# salt level



## aquaholic4fun (Feb 24, 2012)

Just when I think things are going good. I have a 35 gal. reef and fish tank, for some reason my salt level dropped to 0.1017 I made 5 gallons of water which according to my brand should have been 1/2 cup of salt per gallon. I added an extra 1/4 cup not per gallon but for the whole 5. I added this to the tank and my level went up to 0.1019. My question is this what is the best or easiest way to bring up the salt level and how often does this occur. When I have had to add water I added fresh instead of salt thinking that the water would evaporate but the salt would not. Thanking you in advance Charles


----------



## Reefing Madness (Aug 12, 2011)

aquaholic4fun said:


> Just when I think things are going good. I have a 35 gal. reef and fish tank, for some reason my salt level dropped to 0.1017 I made 5 gallons of water which according to my brand should have been 1/2 cup of salt per gallon. I added an extra 1/4 cup not per gallon but for the whole 5. I added this to the tank and my level went up to 0.1019. My question is this what is the best or easiest way to bring up the salt level and how often does this occur. When I have had to add water I added fresh instead of salt thinking that the water would evaporate but the salt would not. Thanking you in advance Charles


You added water to your tank correctly. You don't want to add water with salt in it as this will raise your levels through the roof. Only reason why your salinity would drop off so much is that you are running your skimmer to wet. In order to get your levels up, you will have to get your 5 gallon bucket up quite a bit then add, or you can do what you just did, add slightly more than suggested, and do this a few times in one week toget it up. I put in alot more than is needed to get mine to jump that much. Evaporated water does not carry with it salt, so your skimer would be my guess as to why you lost so much, as this wet skimmate takes alot of water with it.


----------



## aquaholic4fun (Feb 24, 2012)

I do not have a skimmer


----------



## aquaholic4fun (Feb 24, 2012)

I will add more this pm and see where it takes me thanks again


----------



## NeonShark666 (Dec 13, 2010)

I always mix my Salt Water in a different container first and make sure its salinity is what I want (1.020). A local fish shop also sells pre-mixed salt water for $1.30 a gallon. Always use a Hydometer to make sue your Salinity of you new Saltwater is right, not the instuctions on the Salt package.


----------



## Reefing Madness (Aug 12, 2011)

aquaholic4fun said:


> I do not have a skimmer


Are you using a Hydrometer to test the salt levels then? Only other thing that could go haywire.
Refractometer is a much better instrument to measure salinity. If thats not the case, i'm stumped as to how your salinity could gotten that far off. But, if you just have fish and are not worrying about corals, then your salinity mark error is much bigger, you can have it between 1.017 to 1.026.


----------



## beaslbob (May 29, 2009)

FWIW if you're using a swing arm hydrometer (or even a float type for that matter) make sure you rinse it first to remove any salt creep on the arm and it swings freely.

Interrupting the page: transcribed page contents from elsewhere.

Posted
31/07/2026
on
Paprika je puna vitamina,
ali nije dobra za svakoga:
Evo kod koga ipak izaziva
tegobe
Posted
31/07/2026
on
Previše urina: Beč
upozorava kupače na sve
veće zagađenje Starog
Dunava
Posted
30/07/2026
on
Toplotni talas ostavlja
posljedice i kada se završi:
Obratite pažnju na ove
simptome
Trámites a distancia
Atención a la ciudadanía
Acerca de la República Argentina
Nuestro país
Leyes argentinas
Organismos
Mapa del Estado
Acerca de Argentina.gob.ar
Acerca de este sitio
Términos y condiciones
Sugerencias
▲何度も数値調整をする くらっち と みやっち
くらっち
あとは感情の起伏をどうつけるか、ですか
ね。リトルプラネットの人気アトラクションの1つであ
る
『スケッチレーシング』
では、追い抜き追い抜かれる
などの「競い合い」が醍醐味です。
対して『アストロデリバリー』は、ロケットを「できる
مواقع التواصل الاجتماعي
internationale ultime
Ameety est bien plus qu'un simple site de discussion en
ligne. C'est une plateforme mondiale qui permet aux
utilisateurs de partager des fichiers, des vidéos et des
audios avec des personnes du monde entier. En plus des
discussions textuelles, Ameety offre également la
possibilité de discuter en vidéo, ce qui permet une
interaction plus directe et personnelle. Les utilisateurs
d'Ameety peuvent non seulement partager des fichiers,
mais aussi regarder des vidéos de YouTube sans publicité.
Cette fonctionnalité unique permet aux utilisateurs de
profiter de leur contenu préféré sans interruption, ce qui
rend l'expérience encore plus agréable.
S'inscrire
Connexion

with a refractometer you have to insure it is calibrated correctly.


my .02


----------



## aquaholic4fun (Feb 24, 2012)

I assume i am using a hydrometer, u hold it under water to a certain level and it has a big arrow that points to the level. It was the only one that was at the store


----------



## Reefing Madness (Aug 12, 2011)

aquaholic4fun said:


> I assume i am using a hydrometer, u hold it under water to a certain level and it has a big arrow that points to the level. It was the only one that was at the store


Yea, those are alittle rough on accuracy.


----------



## fishguy2727 (Sep 5, 2011)

Definitely invest in a refractometer. They are around $35 shipped on eBay or you can support your local shop so it is still open next year and get one for around $50. 

If you are topping off with RO water and doing weekly 10% water changes you should not have to alter the salinity more than slightly. You would do this by doing water changes with a slightly higher or lower salinity.


----------